Wandle bitte die folgenden Zeilen in eine Markdown-Tabelle mit den Spalten „Nr.“ und „Zeile“ um und lass leere Zeilen weg.

───── ARBEITSDATEN ─────

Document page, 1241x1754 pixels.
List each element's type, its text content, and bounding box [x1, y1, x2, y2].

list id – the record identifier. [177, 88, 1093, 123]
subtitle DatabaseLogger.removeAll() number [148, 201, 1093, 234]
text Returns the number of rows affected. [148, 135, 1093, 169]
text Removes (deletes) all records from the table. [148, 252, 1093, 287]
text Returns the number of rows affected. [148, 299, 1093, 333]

─────

● **FERTIGE ANTWORT**
| Nr. | Zeile |
|---|---|
| 1 | Document page, 1241x1754 pixels. |
| 2 | List each element's type, its text content, and bounding box [x1, y1, x2, y2]. |
| 3 | list id – the record identifier. [177, 88, 1093, 123] |
| 4 | subtitle DatabaseLogger.removeAll() number [148, 201, 1093, 234] |
| 5 | text Returns the number of rows affected. [148, 135, 1093, 169] |
| 6 | text Removes (deletes) all records from the table. [148, 252, 1093, 287] |
| 7 | text Returns the number of rows affected. [148, 299, 1093, 333] |